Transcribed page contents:
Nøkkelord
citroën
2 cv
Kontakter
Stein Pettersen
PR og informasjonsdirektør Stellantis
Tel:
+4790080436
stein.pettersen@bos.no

Task item >> Nothing should be missing: every line above must be reproduced exactly.

Solution for this exercise >>
Nøkkelord
citroën
2 cv
Kontakter
Stein Pettersen
PR og informasjonsdirektør Stellantis
Tel:
+4790080436
stein.pettersen@bos.no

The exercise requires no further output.